DATASET CONTENT:
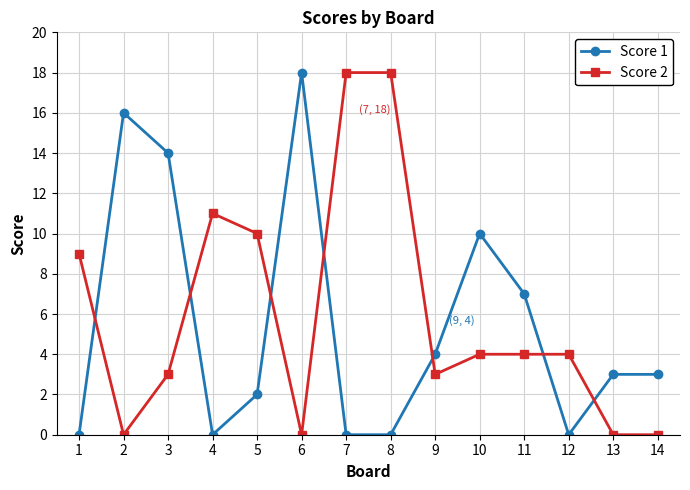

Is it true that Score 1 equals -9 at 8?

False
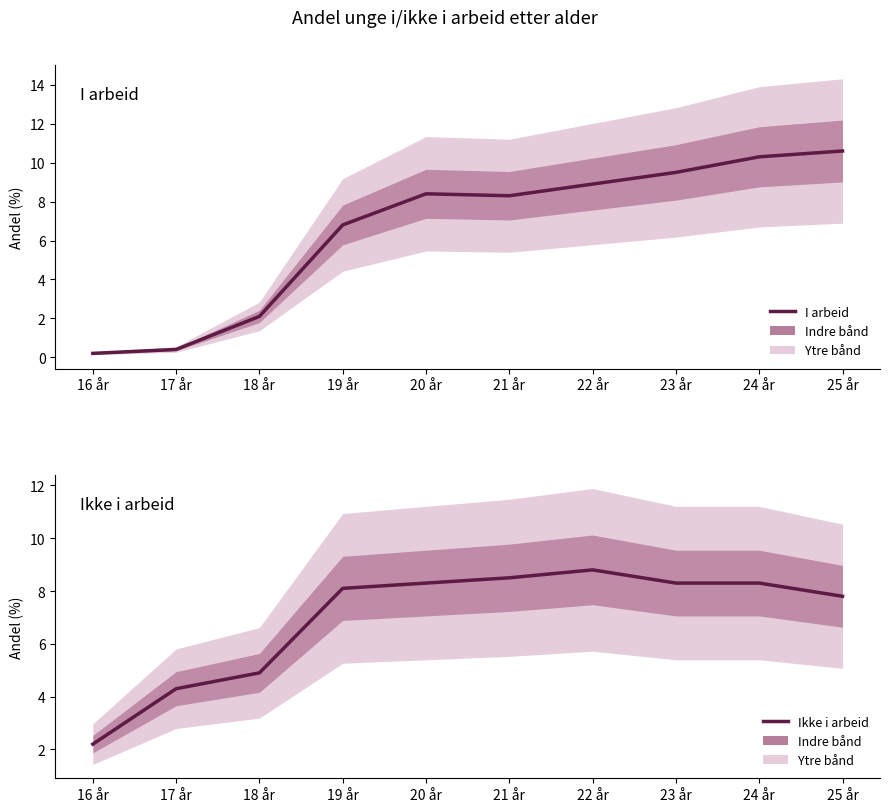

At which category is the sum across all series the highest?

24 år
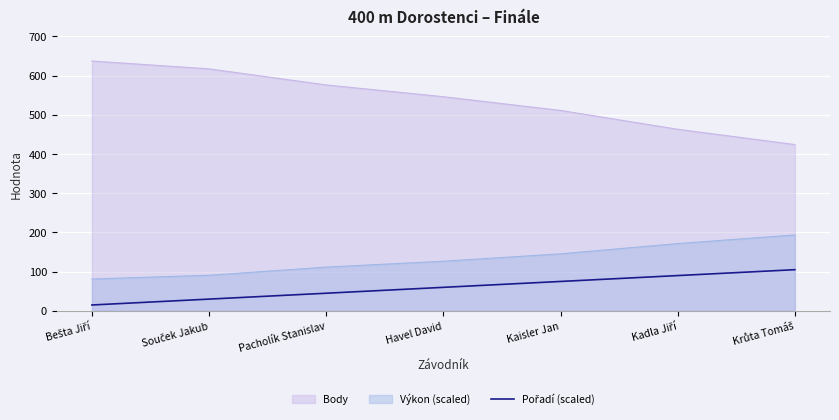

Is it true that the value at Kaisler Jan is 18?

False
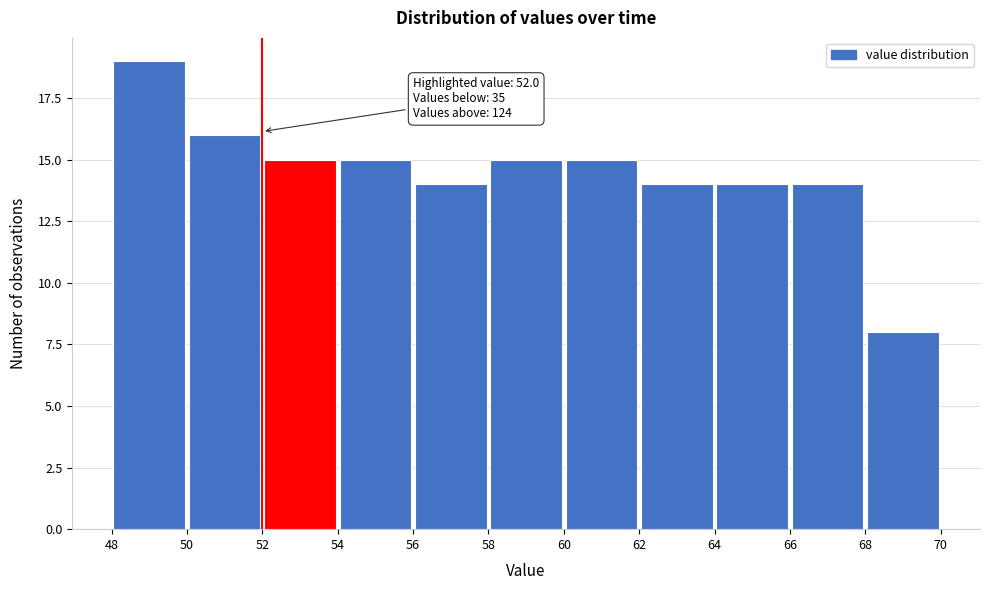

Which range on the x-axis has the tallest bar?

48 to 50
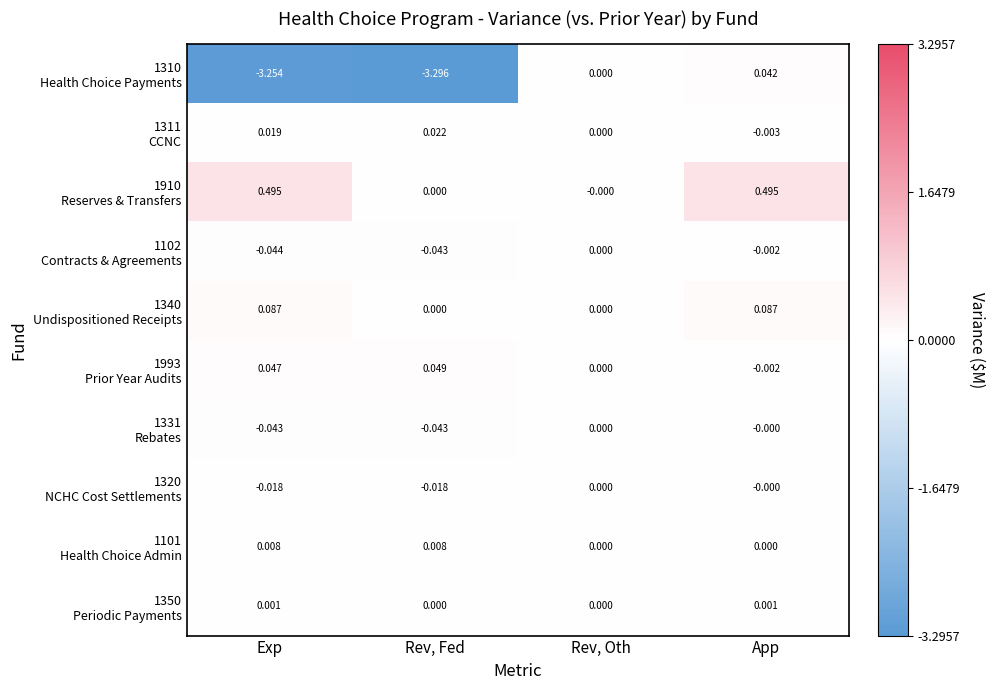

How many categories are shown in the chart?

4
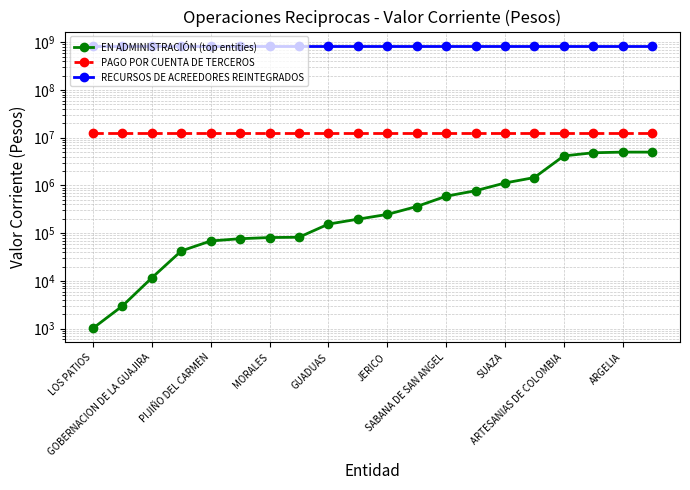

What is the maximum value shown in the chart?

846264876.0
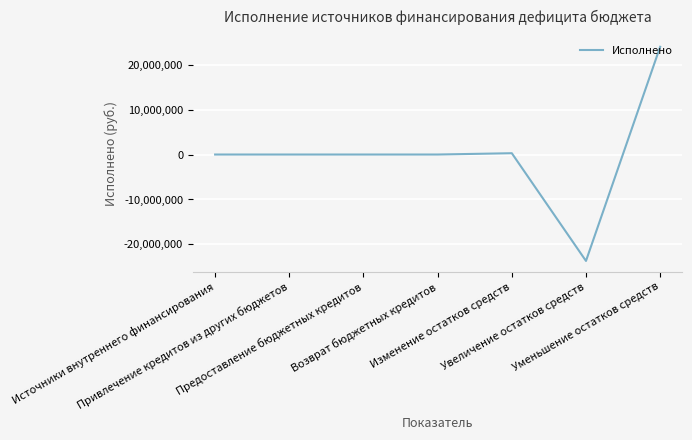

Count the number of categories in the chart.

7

EXERCISE DESCRIPTION: From the rows above, pick out each line that contains the word "true" and copy it unchanged.

RESPONSE TO THIS TASK:
Is it true that Score 1 equals -9 at 8?
Is it true that the value at Kaisler Jan is 18?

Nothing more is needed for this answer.